TCF Principles are as follows.....
1. TCF offers friendship and understanding to bereaved parents.
-We have learned that the death of our child has caused a pain that can best be understood fully by another bereaved parent.
-Knowing that all need love and support, we reach out as our own grief subsides to those who still feel alone and abandoned.
2. TCF believes that bereaved parents can help each other toward a positive reconciliation of their grief.
-We understand that each parent must find his or her own way through grief.
-We know that expressing thoughts and feelings is part of the healing process.
We offer an opportunity for sharing and learning from other bereaved parents.
-We do not offer professional psychotherapy or counselling.
-We seek the cooperation and the support of the professional community but do not depend on it for supervision or formal guidance.
-We welcome the opportunity to share with the professional community what we have learned about the needs of bereaved parents.
3. TCF reaches out to all bereaved parents across artificial barriers of religion, race, economic class or ethnic group.
-We espouse no specific religious or philosophical ideology.
-We support our activities through voluntary contributions and assess no dues or fees.
-We do not participate in legislative or political controversy.
-We express our individual views on controversial subjects with respect and
consideration for those who may disagree with us.
4. TCF understands that every bereaved parent has individual needs and rights.
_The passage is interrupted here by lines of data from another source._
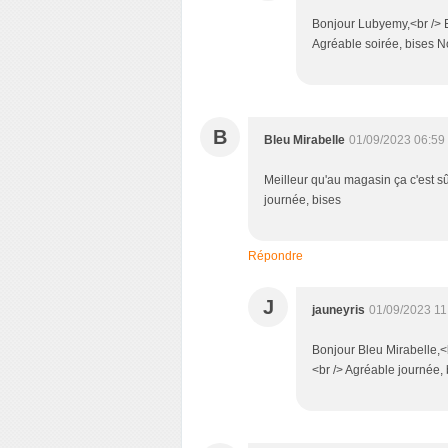
Bonjour Lubyemy,<br /> En
Agréable soirée, bises 
B
Bleu Mirabelle
01/09/2023 06:59
Meilleur qu'au magasin ça c'est sûr
journée, bises
Répondre
J
jauneyris
01/09/2023 11
Bonjour Bleu Mirabelle,<b
<br /> Agréable journée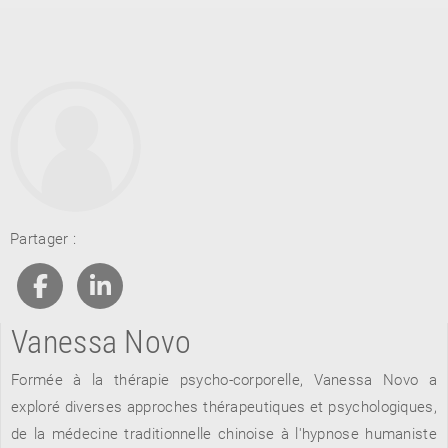
RETOUR
Partager :
RETOUR
RETOUR
Vanessa Novo
À PARAÎTRE
Formée à la thérapie psycho-corporelle, Vanessa Novo a
AVIS
A LA UNE
exploré diverses approches thérapeutiques et psychologiques,
de la médecine traditionnelle chinoise à l'hypnose humaniste
NOUVEAUTÉS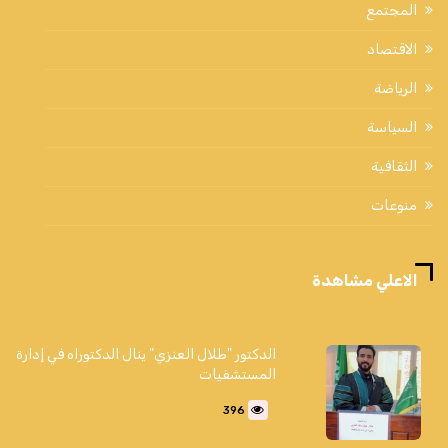
المجتمع
الاقتصاد
الرياضة
السياسة
الثقافية
منوعات
الاعلي مشاهدة
الدكتور "طلال العنزي" ينال الدكتوراه في إدارة
المستشفيات
396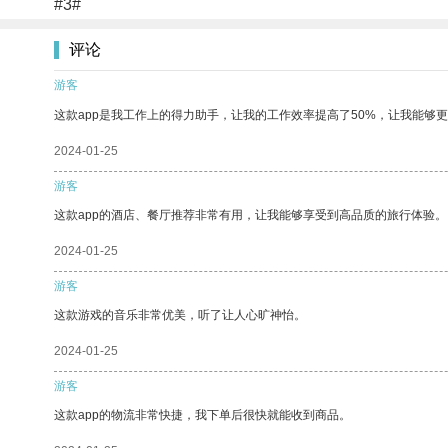
#3#
评论
游客
这款app是我工作上的得力助手，让我的工作效率提高了50%，让我能够
2024-01-25
游客
这款app的酒店、餐厅推荐非常有用，让我能够享受到高品质的旅行体验。
2024-01-25
游客
这款游戏的音乐非常优美，听了让人心旷神怡。
2024-01-25
游客
这款app的物流非常快捷，我下单后很快就能收到商品。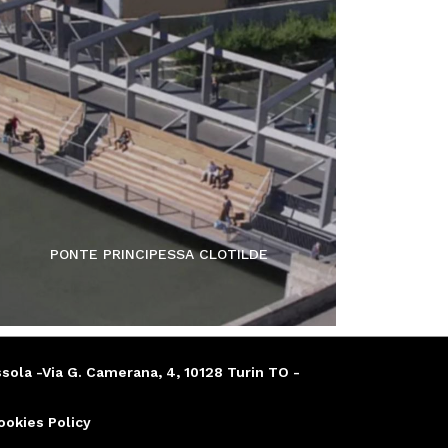
PONTE PRINCIPESSA CLOTILDE
sola -Via G. Camerana, 4, 10128 Turin TO -
Cookies Policy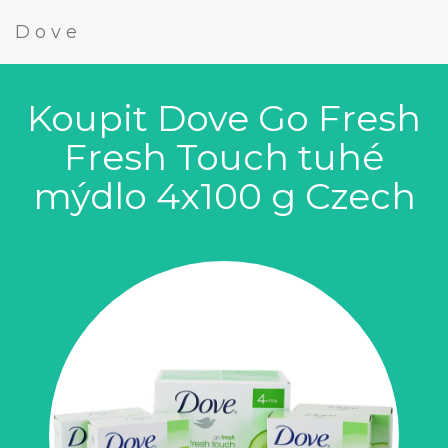
Dove
Koupit Dove Go Fresh
Fresh Touch tuhé
mýdlo 4x100 g Czech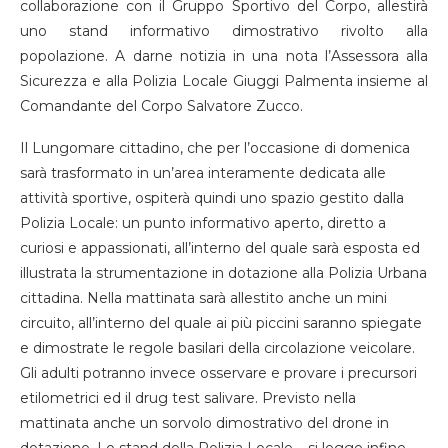
collaborazione con il Gruppo Sportivo del Corpo, allestirà
uno stand informativo dimostrativo rivolto alla
popolazione. A darne notizia in una nota l’Assessora alla
Sicurezza e alla Polizia Locale Giuggi Palmenta insieme al
Comandante del Corpo Salvatore Zucco.
Il Lungomare cittadino, che per l’occasione di domenica
sarà trasformato in un’area interamente dedicata alle
attività sportive, ospiterà quindi uno spazio gestito dalla
Polizia Locale: un punto informativo aperto, diretto a
curiosi e appassionati, all’interno del quale sarà esposta ed
illustrata la strumentazione in dotazione alla Polizia Urbana
cittadina. Nella mattinata sarà allestito anche un mini
circuito, all’interno del quale ai più piccini saranno spiegate
e dimostrate le regole basilari della circolazione veicolare.
Gli adulti potranno invece osservare e provare i precursori
etilometrici ed il drug test salivare. Previsto nella
mattinata anche un sorvolo dimostrativo del drone in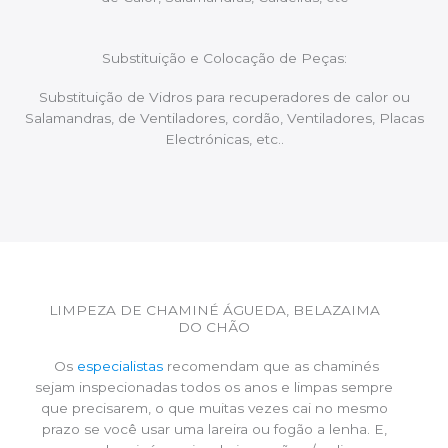
Substituição e Colocação de Peças:
Substituição de Vidros para recuperadores de calor ou
Salamandras, de Ventiladores, cordão, Ventiladores, Placas
Electrónicas, etc..
LIMPEZA DE CHAMINÉ ÁGUEDA, BELAZAIMA
DO CHÃO
Os
especialistas
recomendam que as chaminés
sejam inspecionadas todos os anos e limpas sempre
que precisarem, o que muitas vezes cai no mesmo
prazo se você usar uma lareira ou fogão a lenha. E,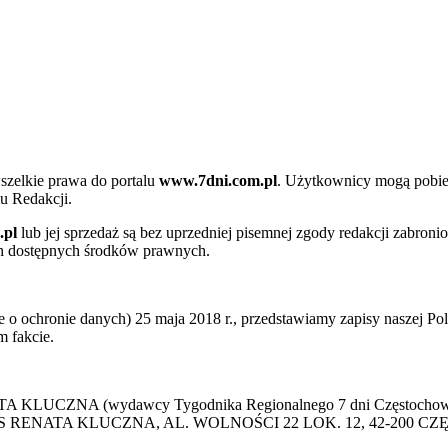
szelkie prawa do portalu
www.7dni.com.pl
. Użytkownicy mogą pobier
u Redakcji.
.pl
lub jej sprzedaż są bez uprzedniej pisemnej zgody redakcji zabroni
ch dostępnych środków prawnych.
 ochronie danych) 25 maja 2018 r., przedstawiamy zapisy naszej Poli
 fakcie.
 KLUCZNA (wydawcy Tygodnika Regionalnego 7 dni Częstochowa) p
 PRESS RENATA KLUCZNA, AL. WOLNOŚCI 22 LOK. 12, 42-200 C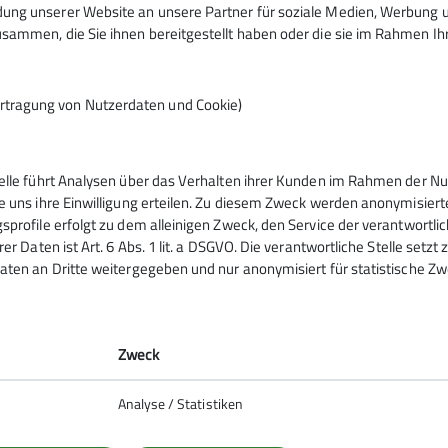
ng unserer Website an unsere Partner für soziale Medien, Werbung un
sammen, die Sie ihnen bereitgestellt haben oder die sie im Rahmen I
rtragung von Nutzerdaten und Cookie)
telle führt Analysen über das Verhalten ihrer Kunden im Rahmen der Nu
ppen
e uns ihre Einwilligung erteilen. Zu diesem Zweck werden anonymisiert
sprofile erfolgt zu dem alleinigen Zweck, den Service der verantwortli
rer Daten ist Art. 6 Abs. 1 lit. a DSGVO. Die verantwortliche Stelle setz
ppen
aten an Dritte weitergegeben und nur anonymisiert für statistische Zw
uppen
gruppe
ern!
Zweck
Analyse / Statistiken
-We never suggest that there is a correct way to grieve or that there is a preferred solution to the emotional and spiritual dilemmas raised by the death of our children.
-Everyone deserves an opportunity to be heard.
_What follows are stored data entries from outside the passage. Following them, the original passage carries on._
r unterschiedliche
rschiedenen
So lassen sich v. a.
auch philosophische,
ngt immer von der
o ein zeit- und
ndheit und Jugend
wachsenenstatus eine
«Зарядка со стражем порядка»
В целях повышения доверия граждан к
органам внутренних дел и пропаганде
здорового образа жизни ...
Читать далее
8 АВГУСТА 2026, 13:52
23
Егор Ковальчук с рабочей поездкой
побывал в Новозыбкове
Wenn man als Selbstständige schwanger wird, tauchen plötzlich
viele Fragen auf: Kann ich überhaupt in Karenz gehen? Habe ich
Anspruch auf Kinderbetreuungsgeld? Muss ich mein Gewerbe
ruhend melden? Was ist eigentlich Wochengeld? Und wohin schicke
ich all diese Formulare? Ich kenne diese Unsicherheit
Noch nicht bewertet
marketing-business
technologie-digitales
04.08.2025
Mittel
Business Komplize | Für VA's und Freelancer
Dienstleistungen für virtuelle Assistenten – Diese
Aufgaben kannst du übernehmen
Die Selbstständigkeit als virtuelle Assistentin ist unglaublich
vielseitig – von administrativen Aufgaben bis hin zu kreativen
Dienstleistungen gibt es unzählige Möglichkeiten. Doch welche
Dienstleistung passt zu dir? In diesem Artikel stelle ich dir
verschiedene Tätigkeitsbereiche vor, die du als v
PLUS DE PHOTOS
-No one is compelled to speak.
-All have the responsibility to listen.
5. TCF helps bereaved parents primarily through local chapters.
-We have established local chapters to provide sharing groups that create an atmosphere of openness and honesty.
-We believe that local chapters should be autonomous in all matters except those affecting other chapters or the organization as a whole.
-We believe that chapters succeed most frequently if there are three or more founders, at least two of whom are a year or more from their loss and including at least one father and one mother.
6. TCF chapters belong to their members.
-We treat what is said at meetings as confidential and what we learn about each other as privileged information.
-We recommend that attendance at meetings by the media, by students, or by other observers be permitted only with prior announcements and with the consent of the chapter members.
-We realize that some time must be spent on organizational problems and financial matters but we prefer to keep this to a minimum and out of the regularly scheduled TCF meetings.
7. TCF chapters are coordinated nationally to extend help to each other and to individual bereaved parents everywhere.
-We maintain a national office to serve us by assisting in the development of new chapters, by offering support and consultation to existing chapters, and by responding to bereaved parents where there is no local chapter.
-We have learned that it is often easier and more effective to provide program material and educational services by working together at the national or regional level than to work alone.
-We seek opportunities to share with society the insights our grief has brought us that future bereaved parents may receive needed understanding and support.
-We encourage other family members, especially siblings, to share in our task of mutual support.
-We acknowledge our responsibility to support our local and national goals by contributing what we can of our time, our talent, and our resources.